**CHECK YOUR UNDERSTANDING:**
a) Say whether each statement agrees with the post on the LZMA compressor. Answer yes or no for each, and quote the words of the post that decide it. (i) The problem breaks correct functionality. (ii) valgrind's memcheck reports an uninitialized variable problem in the xz software encoder. (iii) gcc reordered the evaluation of the operands in a logical AND operator.
b) Rewrite the post on the LZMA compressor from "Uninitialized data problem" to "logical AND operator.", changing "logical AND" to "logical conjunction".
c) Write the next part of the post on the uninitialized data problem in the LZMA compressor, continuing after its last sentence.

START PASSAGE TO READ

Wednesday, November 11, 2015

Uninitialized data problem in the LZMA compressor used by TokuFT

The LZMA algorithm implemented by the xz compression software package is one of the compression algorithms used by TokuDB for MySQL and TokuMX for MongoDB.  Unfortunately, valgrind's memcheck reports an uninitialized variable problem in the xz software encoder when running applications, including this simple test case.  The problem is benign with respect to correct functionality.  However, the problem is interesting with respect to how the gcc compiler generates code for logical AND operations in C language programs.   The summary of the problem is that valgrind reports a conditional jump using uninitialized data because the xz software encoder did not initialize all of its variables and gcc reordered the evaluation of the operands in a logical AND operator.

END PASSAGE TO READ
START SUPPLIED DATA

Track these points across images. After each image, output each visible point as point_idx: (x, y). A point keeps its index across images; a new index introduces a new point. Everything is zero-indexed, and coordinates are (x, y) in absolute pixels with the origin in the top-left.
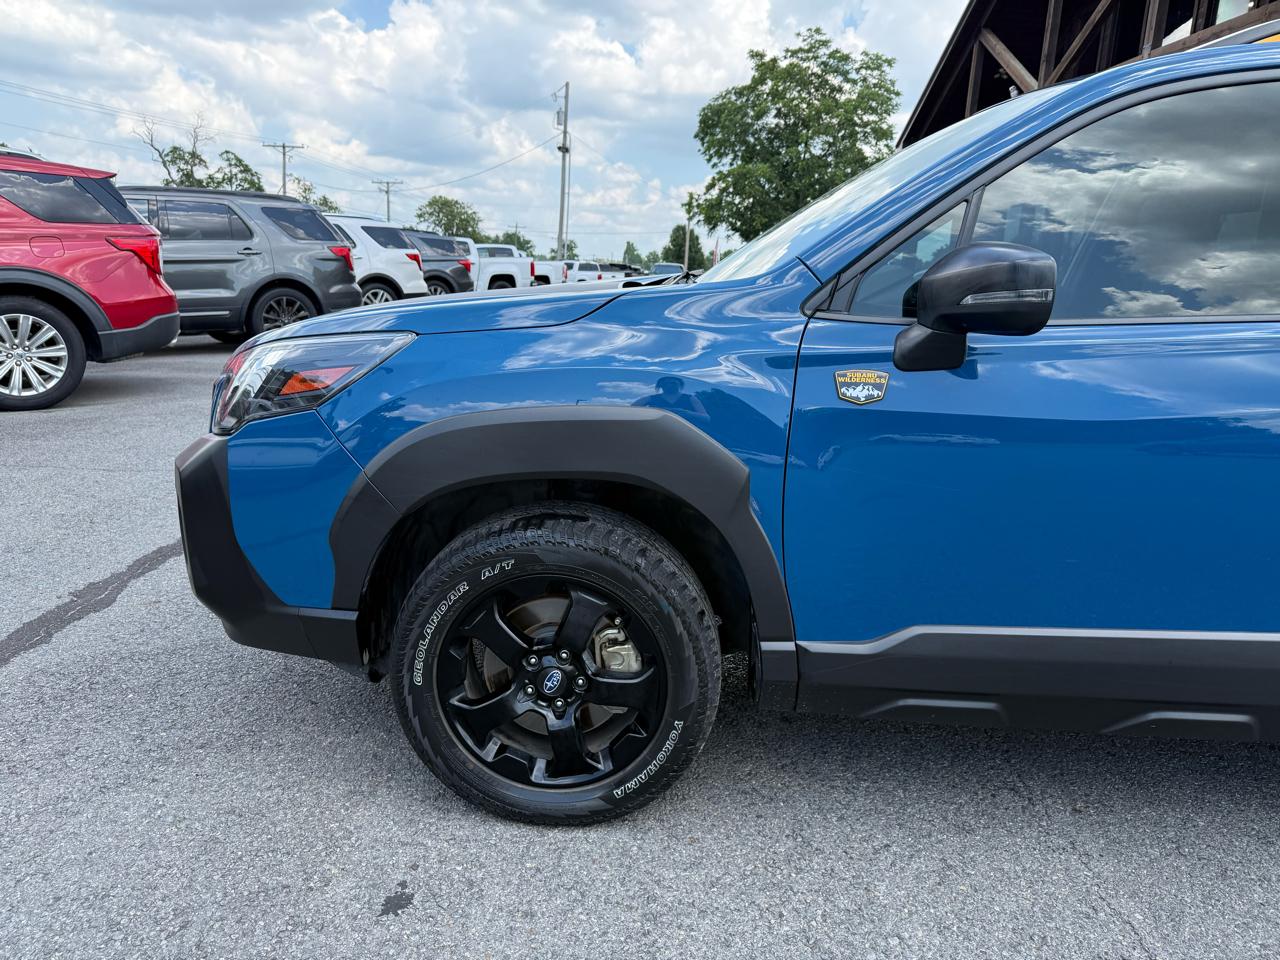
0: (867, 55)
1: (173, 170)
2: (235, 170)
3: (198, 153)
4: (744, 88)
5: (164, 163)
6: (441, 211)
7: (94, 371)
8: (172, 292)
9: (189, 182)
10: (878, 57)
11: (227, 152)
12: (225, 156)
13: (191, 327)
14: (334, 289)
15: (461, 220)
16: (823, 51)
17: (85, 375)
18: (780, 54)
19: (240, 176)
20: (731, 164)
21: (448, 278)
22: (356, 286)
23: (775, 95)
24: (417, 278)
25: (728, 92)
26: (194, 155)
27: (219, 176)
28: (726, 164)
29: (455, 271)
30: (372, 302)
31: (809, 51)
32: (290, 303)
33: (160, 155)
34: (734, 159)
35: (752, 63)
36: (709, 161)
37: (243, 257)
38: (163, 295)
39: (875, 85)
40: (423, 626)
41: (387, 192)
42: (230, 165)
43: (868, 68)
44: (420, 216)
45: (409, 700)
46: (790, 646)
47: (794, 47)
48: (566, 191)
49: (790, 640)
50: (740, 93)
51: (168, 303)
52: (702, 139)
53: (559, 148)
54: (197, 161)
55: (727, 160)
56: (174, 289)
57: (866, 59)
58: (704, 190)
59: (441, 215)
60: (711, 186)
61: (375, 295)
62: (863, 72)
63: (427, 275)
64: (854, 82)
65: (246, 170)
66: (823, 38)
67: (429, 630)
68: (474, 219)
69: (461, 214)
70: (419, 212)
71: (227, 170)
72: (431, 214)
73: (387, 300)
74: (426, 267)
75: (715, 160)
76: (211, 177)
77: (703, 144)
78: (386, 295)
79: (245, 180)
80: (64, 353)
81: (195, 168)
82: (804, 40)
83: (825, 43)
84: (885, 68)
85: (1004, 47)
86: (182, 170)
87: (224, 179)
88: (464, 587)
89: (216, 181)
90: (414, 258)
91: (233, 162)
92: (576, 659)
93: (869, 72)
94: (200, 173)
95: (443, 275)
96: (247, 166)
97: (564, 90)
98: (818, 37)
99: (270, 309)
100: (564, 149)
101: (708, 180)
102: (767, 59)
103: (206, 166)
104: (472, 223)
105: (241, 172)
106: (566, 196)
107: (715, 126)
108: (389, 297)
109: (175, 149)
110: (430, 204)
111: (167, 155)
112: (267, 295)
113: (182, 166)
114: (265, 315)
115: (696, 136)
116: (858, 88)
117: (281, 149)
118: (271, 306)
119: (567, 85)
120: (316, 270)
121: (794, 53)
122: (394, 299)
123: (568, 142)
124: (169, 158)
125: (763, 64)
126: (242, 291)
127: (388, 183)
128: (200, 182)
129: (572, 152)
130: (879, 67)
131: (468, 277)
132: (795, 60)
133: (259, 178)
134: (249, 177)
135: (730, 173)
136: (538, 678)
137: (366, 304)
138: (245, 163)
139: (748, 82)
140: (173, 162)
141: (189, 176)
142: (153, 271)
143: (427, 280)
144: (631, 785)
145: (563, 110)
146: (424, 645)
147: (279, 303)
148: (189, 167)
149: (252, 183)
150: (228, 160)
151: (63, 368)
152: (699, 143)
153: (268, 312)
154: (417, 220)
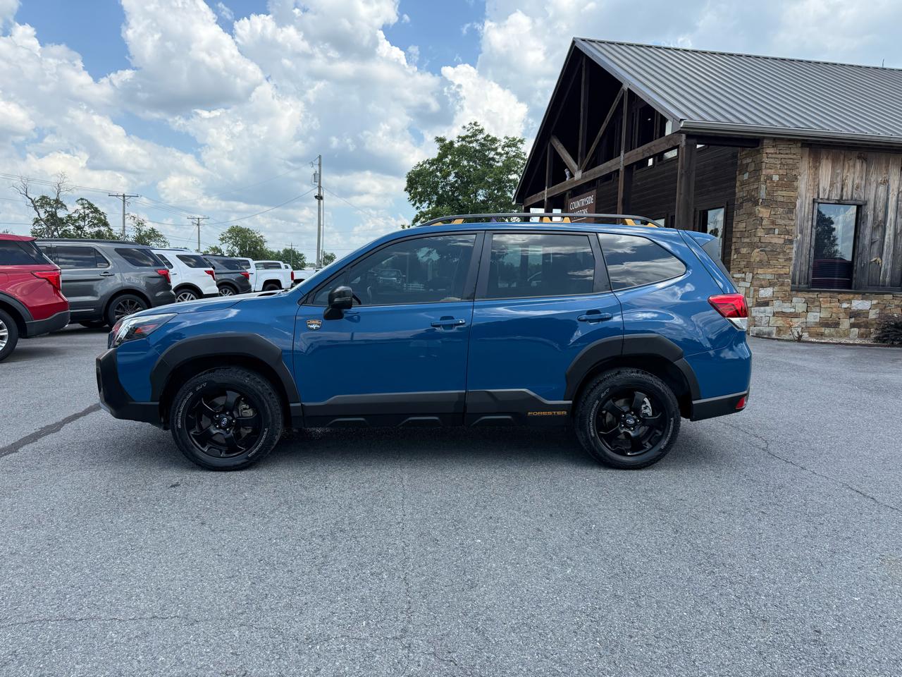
0: (507, 138)
1: (42, 211)
2: (87, 212)
3: (61, 200)
4: (433, 160)
5: (35, 207)
6: (237, 235)
7: (22, 344)
8: (66, 299)
9: (53, 220)
10: (514, 139)
11: (82, 199)
12: (80, 201)
13: (75, 318)
14: (159, 294)
15: (252, 242)
16: (480, 137)
17: (17, 347)
18: (455, 139)
19: (91, 215)
20: (428, 207)
21: (233, 283)
22: (173, 292)
23: (454, 164)
24: (213, 285)
25: (424, 163)
26: (57, 201)
27: (76, 215)
28: (425, 207)
29: (239, 279)
30: (183, 300)
31: (471, 137)
32: (132, 303)
33: (32, 202)
34: (430, 204)
35: (437, 145)
36: (414, 205)
37: (103, 277)
38: (62, 301)
39: (514, 156)
40: (179, 408)
41: (198, 225)
42: (84, 208)
43: (508, 146)
44: (222, 240)
45: (177, 433)
46: (299, 404)
47: (463, 135)
48: (322, 223)
49: (298, 402)
50: (432, 163)
51: (64, 305)
52: (410, 192)
53: (316, 197)
54: (60, 205)
55: (425, 205)
56: (66, 296)
57: (507, 141)
58: (411, 223)
59: (237, 238)
60: (416, 220)
61: (185, 296)
62: (506, 149)
63: (220, 282)
64: (501, 155)
65: (96, 211)
66: (480, 128)
67: (182, 409)
68: (261, 241)
69: (251, 238)
70: (222, 237)
71: (82, 211)
72: (230, 238)
73: (192, 299)
74: (218, 277)
75: (418, 204)
76: (69, 216)
77: (410, 195)
78: (192, 296)
79: (95, 218)
80: (6, 334)
81: (58, 211)
82: (468, 131)
83: (481, 131)
84: (519, 145)
85: (562, 146)
86: (48, 212)
87: (79, 217)
88: (191, 394)
89: (73, 219)
90: (210, 273)
91: (86, 206)
92: (231, 414)
93: (510, 149)
94: (61, 214)
95: (231, 282)
96: (96, 208)
97: (318, 160)
98: (477, 128)
99: (120, 307)
100: (319, 198)
101: (413, 217)
102: (447, 142)
103: (66, 209)
104: (260, 243)
105: (92, 212)
106: (322, 227)
107: (416, 183)
108: (193, 297)
109: (43, 198)
110: (230, 231)
111: (37, 202)
112: (117, 299)
113: (48, 209)
114: (116, 310)
115: (406, 190)
116: (504, 158)
117: (122, 198)
118: (120, 305)
119: (320, 157)
120: (147, 284)
121: (463, 139)
122: (197, 299)
123: (322, 193)
124: (39, 204)
125: (445, 145)
126: (102, 297)
127: (199, 219)
128: (61, 220)
129: (324, 198)
130: (515, 145)
131: (248, 282)
132: (464, 143)
133: (105, 217)
134: (98, 216)
135: (427, 213)
136: (219, 421)
137: (179, 301)
138: (96, 206)
139: (436, 156)
140: (42, 206)
141: (53, 215)
142: (56, 289)
143: (218, 286)
144: (254, 452)
145: (318, 172)
146: (180, 414)
147: (124, 303)
148: (54, 210)
149: (100, 220)
150: (82, 204)
151: (5, 342)
152: (408, 194)
153: (118, 309)
154: (220, 242)
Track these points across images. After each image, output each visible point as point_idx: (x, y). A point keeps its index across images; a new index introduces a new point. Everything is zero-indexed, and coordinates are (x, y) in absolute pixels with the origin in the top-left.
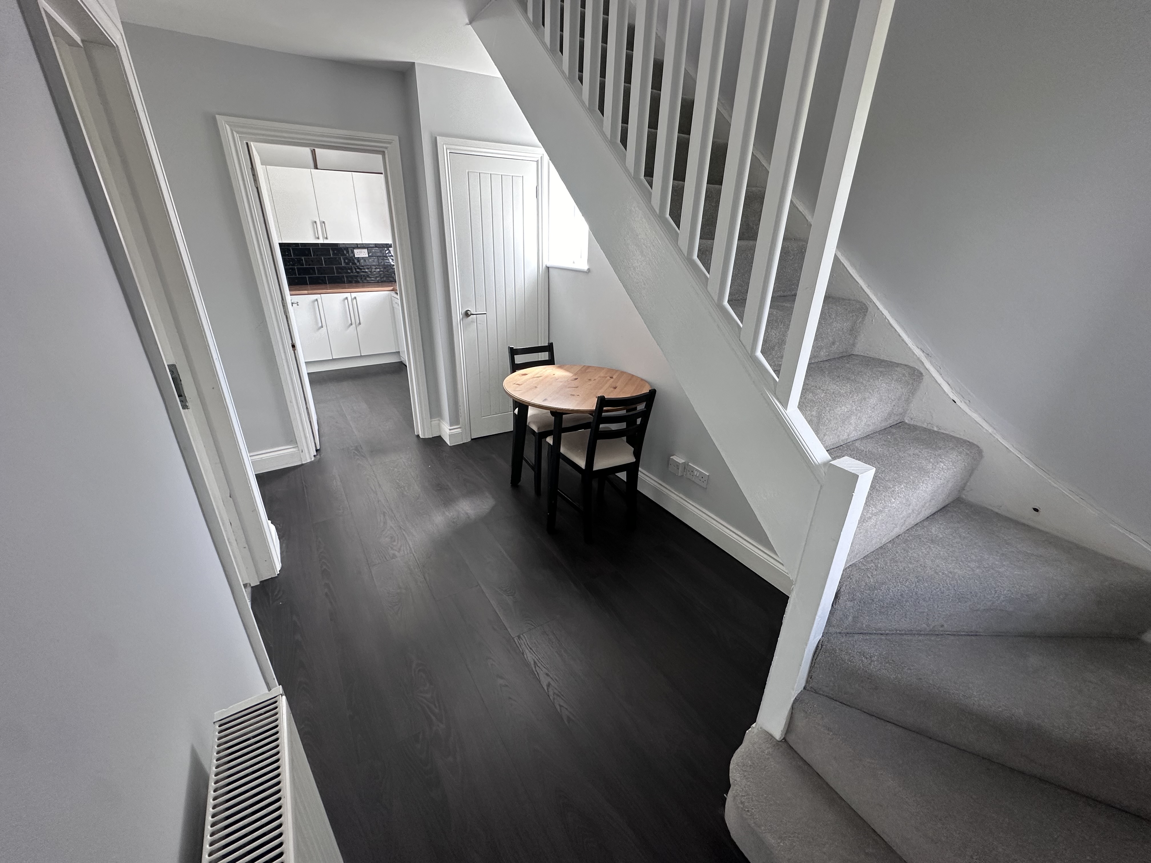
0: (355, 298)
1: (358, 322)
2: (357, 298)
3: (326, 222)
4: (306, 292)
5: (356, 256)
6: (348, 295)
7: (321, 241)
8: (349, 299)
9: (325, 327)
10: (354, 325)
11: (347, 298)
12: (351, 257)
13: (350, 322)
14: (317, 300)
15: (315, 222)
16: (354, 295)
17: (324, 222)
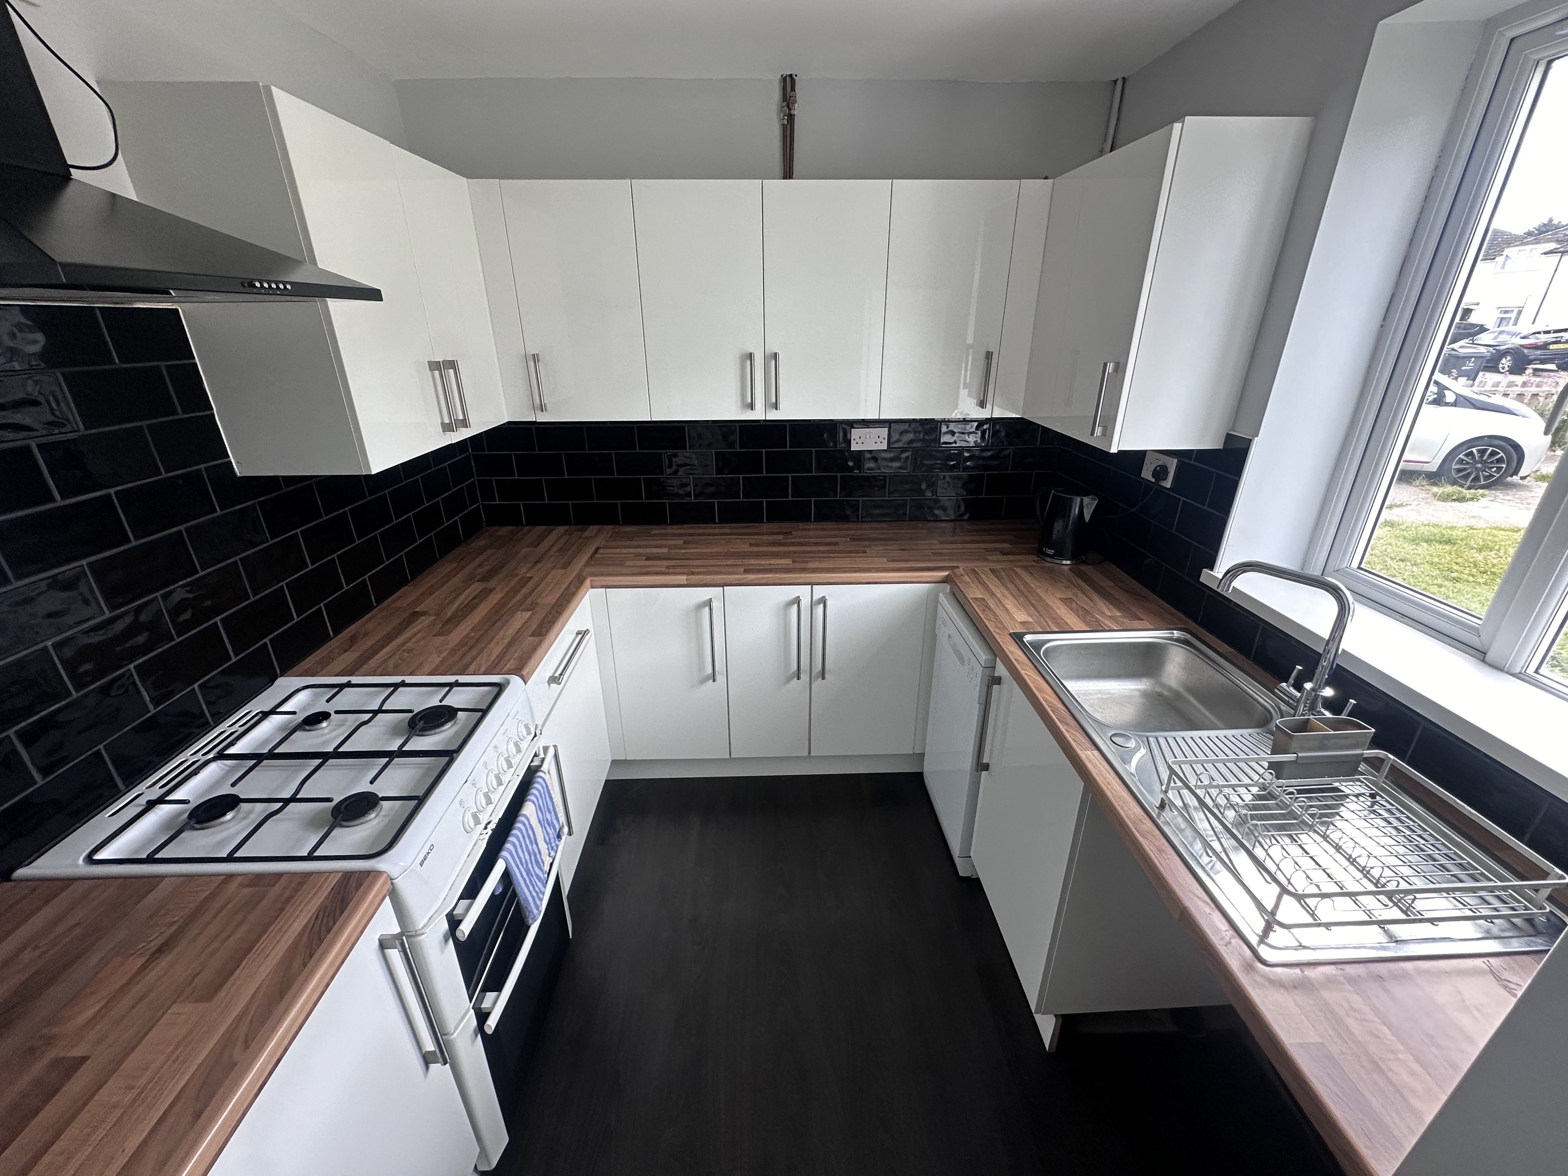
0: (823, 601)
1: (818, 666)
2: (829, 603)
3: (781, 357)
4: (683, 579)
5: (854, 447)
6: (803, 592)
7: (758, 414)
8: (805, 602)
9: (721, 678)
10: (805, 677)
11: (797, 601)
12: (842, 451)
13: (795, 668)
14: (709, 603)
15: (751, 356)
16: (820, 591)
17: (775, 356)
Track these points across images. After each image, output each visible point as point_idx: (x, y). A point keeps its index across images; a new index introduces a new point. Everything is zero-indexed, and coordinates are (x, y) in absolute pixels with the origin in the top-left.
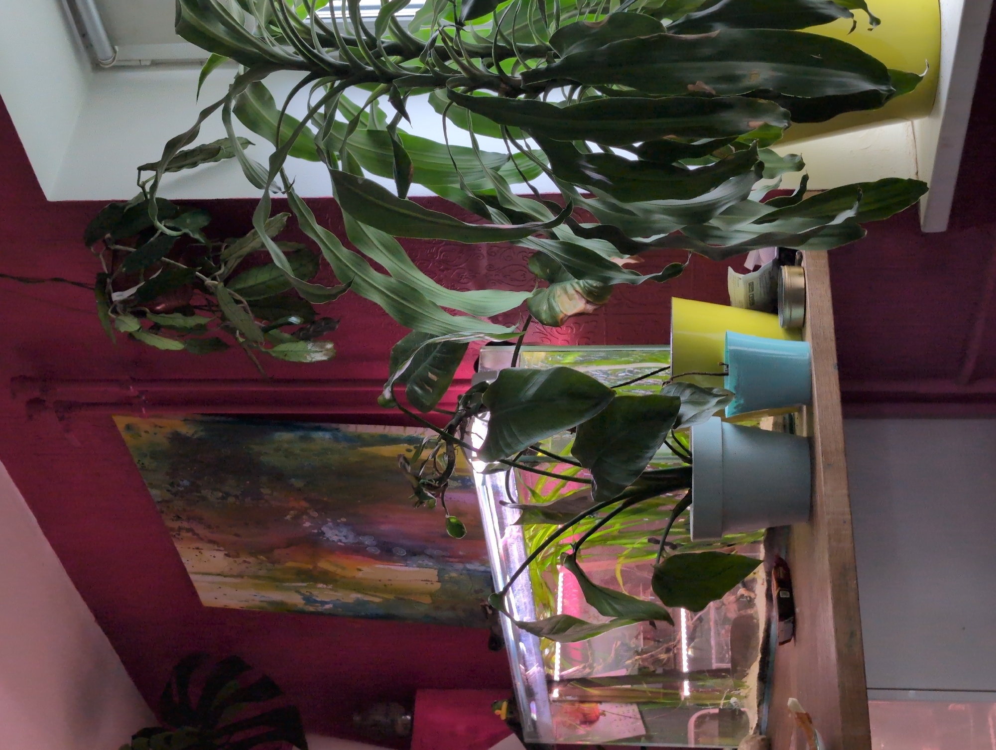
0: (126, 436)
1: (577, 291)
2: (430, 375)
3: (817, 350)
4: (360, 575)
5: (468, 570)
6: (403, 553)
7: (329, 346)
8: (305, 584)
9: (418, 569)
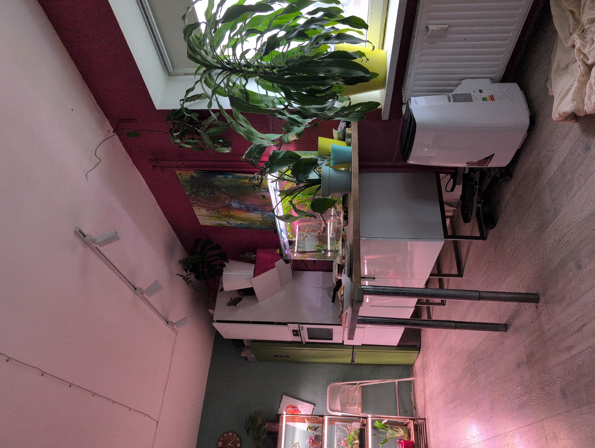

END SUPPLIED DATA

**RESULTS IN ORDER:**
a)
(i) No: "The problem is benign with respect to correct functionality."
(ii) Yes: "valgrind's memcheck reports an uninitialized variable problem in the xz software encoder"
(iii) Yes: "gcc reordered the evaluation of the operands in a logical AND operator"

b)
Uninitialized data problem in the LZMA compressor used by TokuFT

The LZMA algorithm implemented by the xz compression software package is one of the compression algorithms used by TokuDB for MySQL and TokuMX for MongoDB.  Unfortunately, valgrind's memcheck reports an uninitialized variable problem in the xz software encoder when running applications, including this simple test case.  The problem is benign with respect to correct functionality.  However, the problem is interesting with respect to how the gcc compiler generates code for logical conjunction operations in C language programs.   The summary of the problem is that valgrind reports a conditional jump using uninitialized data because the xz software encoder did not initialize all of its variables and gcc reordered the evaluation of the operands in a logical conjunction operator.

c)
The problem in lz_encoder.c line 226 can be reduced to the following code.  The LZMA encoder uses a match finder data structure when compressing data.  When a match finder structure is allocated, the match finder constructor initializes 'mf->buffer' variable but does not initialize 'mf->size' variable.  So, these two variables have the following values after construction.

    mf->buffer = NULL
    mf->size is not initialized so its value is undefined

Later, when the LZMA encoder is used, it sometimes needs to allocate a new 'mf->buffer'.  It first reads the size of the buffer.

    old_size = mf->size

After this, 'old_size' is undefined since 'mf->size' is undefined.  A new size for the buffer is computed using some other values which happen to be initialized.

    mf->size = compute new size not using the old_size variable

Valgrind's memcheck reports the conditional jump using uninitialized data error when executing the following if statement:

    if (mf->buffer != NULL && old_size != mf->size) {
        do something
    }

The gcc compiler generates code that evaluates the 'old_size != mf->size' expression before the 'mf->buffer != NULL' expression.  This was verified by examining the instructions generated by the compiler.  Since the 'old_size' variable has an undefined value, the result of the comparison is undefined, and memcheck reports it.  Luckily, since 'mf->buffer != NULL' is false, the if statement condition is false regardless of the undefined 'old_size' value.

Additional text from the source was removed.